=== GIVEN RECORDS ===

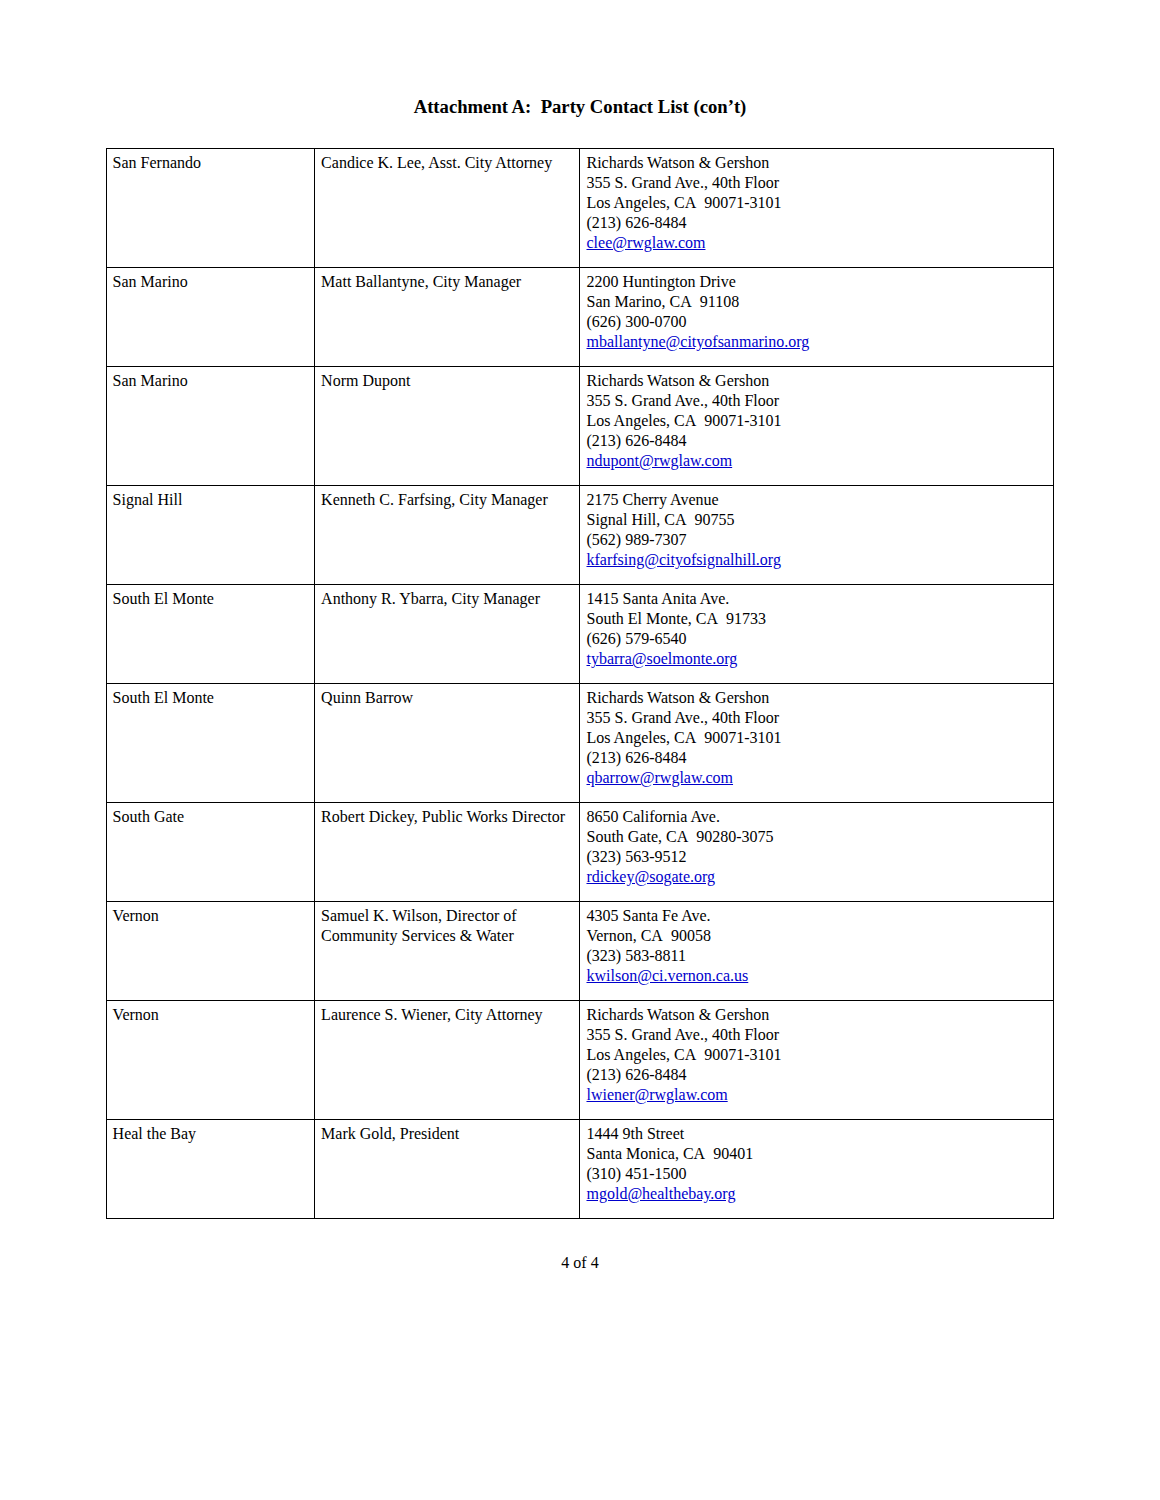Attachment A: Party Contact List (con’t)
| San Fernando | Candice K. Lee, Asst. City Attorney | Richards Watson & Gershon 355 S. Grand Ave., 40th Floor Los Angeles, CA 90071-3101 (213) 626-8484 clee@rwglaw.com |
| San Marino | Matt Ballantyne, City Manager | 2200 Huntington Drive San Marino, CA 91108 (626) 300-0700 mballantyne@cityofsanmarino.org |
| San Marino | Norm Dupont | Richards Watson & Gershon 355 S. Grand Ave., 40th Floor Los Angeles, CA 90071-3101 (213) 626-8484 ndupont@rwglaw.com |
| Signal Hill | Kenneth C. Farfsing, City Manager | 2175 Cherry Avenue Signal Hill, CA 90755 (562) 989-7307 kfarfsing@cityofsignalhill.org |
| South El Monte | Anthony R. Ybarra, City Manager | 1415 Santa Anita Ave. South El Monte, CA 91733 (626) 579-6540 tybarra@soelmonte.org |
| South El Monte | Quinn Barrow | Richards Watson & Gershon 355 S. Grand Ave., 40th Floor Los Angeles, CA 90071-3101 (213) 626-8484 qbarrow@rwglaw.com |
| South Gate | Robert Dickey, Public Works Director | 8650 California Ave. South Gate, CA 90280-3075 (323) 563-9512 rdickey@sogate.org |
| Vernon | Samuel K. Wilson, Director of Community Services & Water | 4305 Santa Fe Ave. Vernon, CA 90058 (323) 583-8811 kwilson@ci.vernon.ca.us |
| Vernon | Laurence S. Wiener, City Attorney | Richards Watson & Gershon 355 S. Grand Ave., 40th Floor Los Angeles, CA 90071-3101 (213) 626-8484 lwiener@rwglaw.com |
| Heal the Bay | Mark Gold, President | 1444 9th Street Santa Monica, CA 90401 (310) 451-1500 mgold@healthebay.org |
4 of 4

===
=== GIVEN RECORDS ===

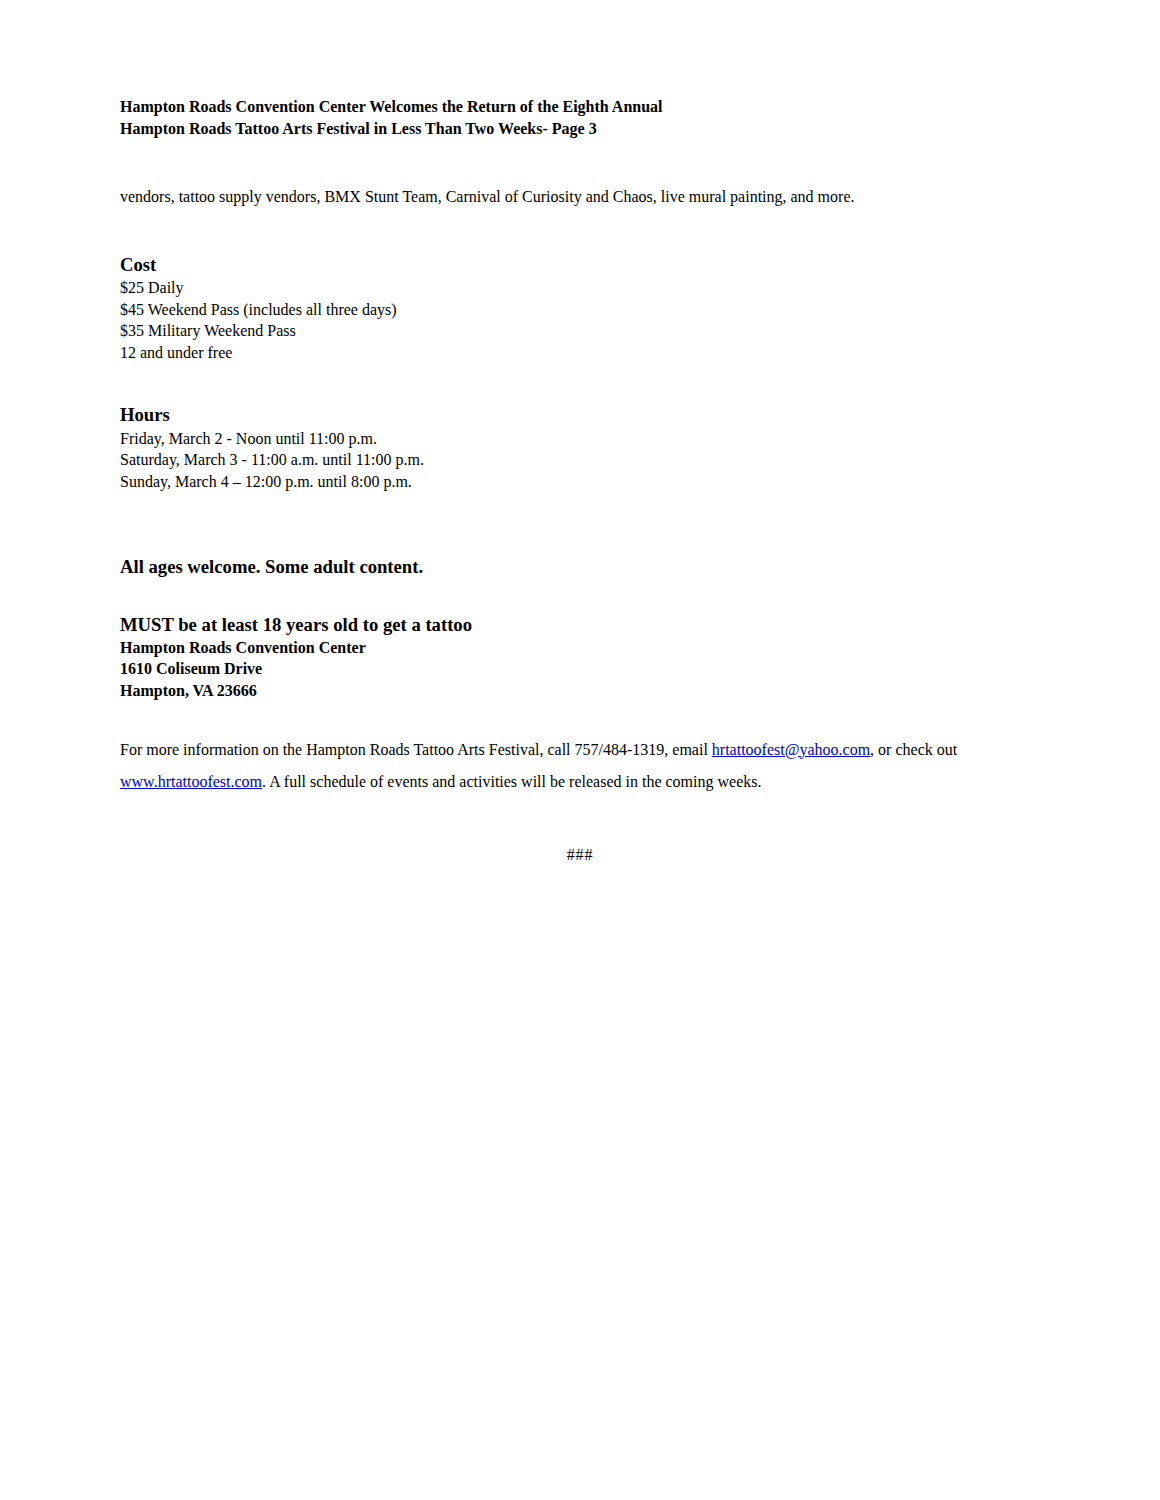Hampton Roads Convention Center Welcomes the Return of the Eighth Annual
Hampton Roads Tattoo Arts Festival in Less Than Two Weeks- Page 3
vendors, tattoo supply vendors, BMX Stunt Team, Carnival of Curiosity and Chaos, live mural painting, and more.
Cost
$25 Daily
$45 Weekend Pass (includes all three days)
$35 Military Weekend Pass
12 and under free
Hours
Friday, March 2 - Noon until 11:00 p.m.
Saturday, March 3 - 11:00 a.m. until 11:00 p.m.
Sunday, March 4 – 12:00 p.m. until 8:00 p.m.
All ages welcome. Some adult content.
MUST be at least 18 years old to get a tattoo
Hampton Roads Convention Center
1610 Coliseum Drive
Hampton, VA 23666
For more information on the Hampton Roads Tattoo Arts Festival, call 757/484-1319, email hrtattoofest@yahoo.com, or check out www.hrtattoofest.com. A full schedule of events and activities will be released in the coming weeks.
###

===

ASSIGNMENT:
Find every line above that includes the word "City" and report only how many there are.

TASK SOLUTION:
5